Terbelakang
Potensi alam dan lokasi strategis tidak menjamin kemakmuran warga Natuna yang masih terbelakang hingga kini.
Mantan Camat Natuna yang baru terpilih sebagai bupati dalam Pilkada Desember 2015, Hamid Rizal, menceritakan, sejak tahun 1970-an dan 1980-an dirinya bertugas, Natuna seperti dilupakan.
"Tentara dari Paskhas dan Marinir saja yang aktif bertugas di sini. Ketika itu, saya bagi-bagi tugas kepada tentara yang dinas di sini agar ada tambahan penghasilan dan kebutuhan pokok. Ini daerah strategis kepulauan, pemerintah pusat semestinya memperhatikan khusus," kata Hamid Rizal yang asli putra Melayu Kepulauan.
Dia berharap ada sumber gas yang bisa dimanfaatkan untuk listrik warga dan membangun industri perikanan di Natuna.
"Saya prioritaskan pada listrik, air bersih, dan jalan. Dalam tiga tahun terakhir saya cek ada dana Bansos keluar Rp 1,1 triliun tapi tak jadi apa-apa. Jalan yang dibeton pun dana dari Provinsi Kepulauan Riau, bukan dana Anggaran Pendapatan dan Belanja Daerah Kabupaten Natuna," kata Hamid Rizal yang mengikuti pendidikan di Secapa TNI AD dan anggota kehormatan Korps Paskhas TNI AU.
Komunikasi internet pun sulit di Natuna. Padahal, di sana terdapat jalur serat optik komunikasi Semenanjung Malaya dan Sabah-Sarawak yang memiliki kapasitas tinggi.
Untuk pasokan logistik di Natuna, menurut Hamid Rizal, didatangkan dari Pontianak, Kalimantan Barat.
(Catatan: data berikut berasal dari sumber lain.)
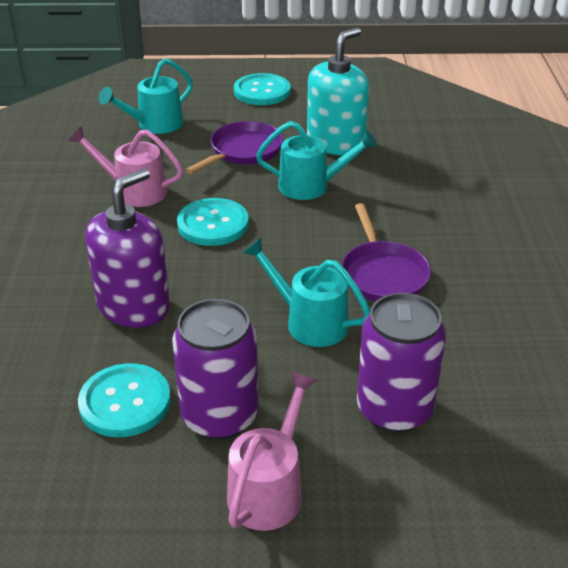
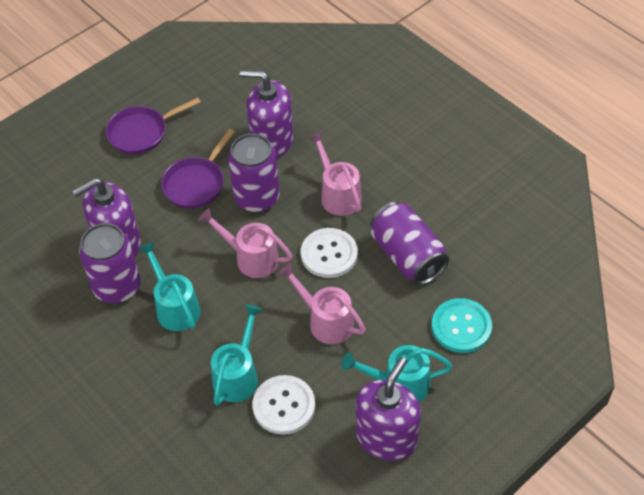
pink watering can: 2 -> 3
purple can: 2 -> 3
purple soap dispenser: 1 -> 3
turquoise button: 3 -> 1
turquoise soap dispenser: 1 -> 0
white button: 0 -> 2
Untuk akses ke Natuna, ada transportasi udara terjadwal ke Batam dan pesawat militer atau angkutan milik perusahaan migas melayani penerbangan ke Jakarta.
Dipagari kemakmuran
Dalam seminar perbatasan yang diadakan Fraksi PDI-P tahun 2012, politisi PDI-P yang saat ini menjadi Gubernur Jawa Tengah Ganjar Pranowo mengingatkan, perbatasan itu pertama-tama dipagar dengan kemakmuran, bukan bedil.
"Sejahtera dulu baru dibangun kekuatan militer seiring pertumbuhan ekonomi," kata Ganjar.